WHAT THE TASK REQUIRES
From each row below, pull out the text lines verbatim. Leave the pictures out of your answer.

Stored entries
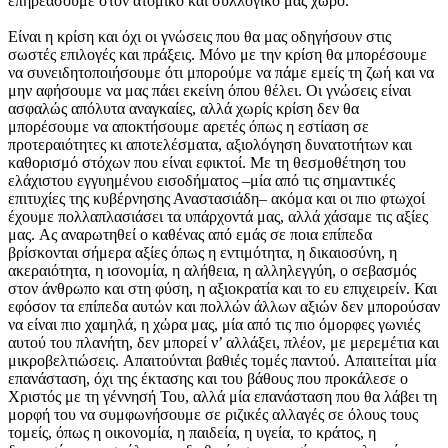
επηρεάσουμε στον ατομικό και συλλογικό μας χώρο.
Είναι η κρίση και όχι οι γνώσεις που θα μας οδηγήσουν στις
σωστές επιλογές και πράξεις. Μόνο με την κρίση θα μπορέσουμε
να συνειδητοποιήσουμε ότι μπορούμε να πάμε εμείς τη ζωή και να
μην αφήσουμε να μας πάει εκείνη όπου θέλει. Οι γνώσεις είναι
ασφαλώς απόλυτα αναγκαίες, αλλά χωρίς κρίση δεν θα
μπορέσουμε να αποκτήσουμε αρετές όπως η εστίαση σε
προτεραιότητες κι αποτελέσματα, αξιολόγηση δυνατοτήτων και
καθορισμό στόχων που είναι εφικτοί. Με τη θεσμοθέτηση του
ελάχιστου εγγυημένου εισοδήματος –μία από τις σημαντικές
επιτυχίες της κυβέρνησης Αναστασιάδη– ακόμα και οι πιο φτωχοί
έχουμε πολλαπλασιάσει τα υπάρχοντά μας, αλλά χάσαμε τις αξίες
μας. Ας αναρωτηθεί ο καθένας από εμάς σε ποια επίπεδα
βρίσκονται σήμερα αξίες όπως η εντιμότητα, η δικαιοσύνη, η
ακεραιότητα, η ισονομία, η αλήθεια, η αλληλεγγύη, ο σεβασμός
στον άνθρωπο και στη φύση, η αξιοκρατία και το ευ επιχειρείν. Και
εφόσον τα επίπεδα αυτών και πολλών άλλων αξιών δεν μπορούσαν
να είναι πιο χαμηλά, η χώρα μας, μία από τις πιο όμορφες γωνιές
αυτού του πλανήτη, δεν μπορεί ν’ αλλάξει, πλέον, με μερεμέτια και
μικροβελτιώσεις. Απαιτούνται βαθιές τομές παντού. Απαιτείται μία
επανάσταση, όχι της έκτασης και του βάθους που προκάλεσε ο
Χριστός με τη γέννησή Του, αλλά μία επανάσταση που θα λάβει τη
μορφή του να συμφωνήσουμε σε ριζικές αλλαγές σε όλους τους
τομείς, όπως η οικονομία, η παιδεία, η υγεία, το κράτος, η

RESULT
επηρεάσουμε στον ατομικό και συλλογικό μας χώρο.
Είναι η κρίση και όχι οι γνώσεις που θα μας οδηγήσουν στις
σωστές επιλογές και πράξεις. Μόνο με την κρίση θα μπορέσουμε
να συνειδητοποιήσουμε ότι μπορούμε να πάμε εμείς τη ζωή και να
μην αφήσουμε να μας πάει εκείνη όπου θέλει. Οι γνώσεις είναι
ασφαλώς απόλυτα αναγκαίες, αλλά χωρίς κρίση δεν θα
μπορέσουμε να αποκτήσουμε αρετές όπως η εστίαση σε
προτεραιότητες κι αποτελέσματα, αξιολόγηση δυνατοτήτων και
καθορισμό στόχων που είναι εφικτοί. Με τη θεσμοθέτηση του
ελάχιστου εγγυημένου εισοδήματος –μία από τις σημαντικές
επιτυχίες της κυβέρνησης Αναστασιάδη– ακόμα και οι πιο φτωχοί
έχουμε πολλαπλασιάσει τα υπάρχοντά μας, αλλά χάσαμε τις αξίες
μας. Ας αναρωτηθεί ο καθένας από εμάς σε ποια επίπεδα
βρίσκονται σήμερα αξίες όπως η εντιμότητα, η δικαιοσύνη, η
ακεραιότητα, η ισονομία, η αλήθεια, η αλληλεγγύη, ο σεβασμός
στον άνθρωπο και στη φύση, η αξιοκρατία και το ευ επιχειρείν. Και
εφόσον τα επίπεδα αυτών και πολλών άλλων αξιών δεν μπορούσαν
να είναι πιο χαμηλά, η χώρα μας, μία από τις πιο όμορφες γωνιές
αυτού του πλανήτη, δεν μπορεί ν’ αλλάξει, πλέον, με μερεμέτια και
μικροβελτιώσεις. Απαιτούνται βαθιές τομές παντού. Απαιτείται μία
επανάσταση, όχι της έκτασης και του βάθους που προκάλεσε ο
Χριστός με τη γέννησή Του, αλλά μία επανάσταση που θα λάβει τη
μορφή του να συμφωνήσουμε σε ριζικές αλλαγές σε όλους τους
τομείς, όπως η οικονομία, η παιδεία, η υγεία, το κράτος, η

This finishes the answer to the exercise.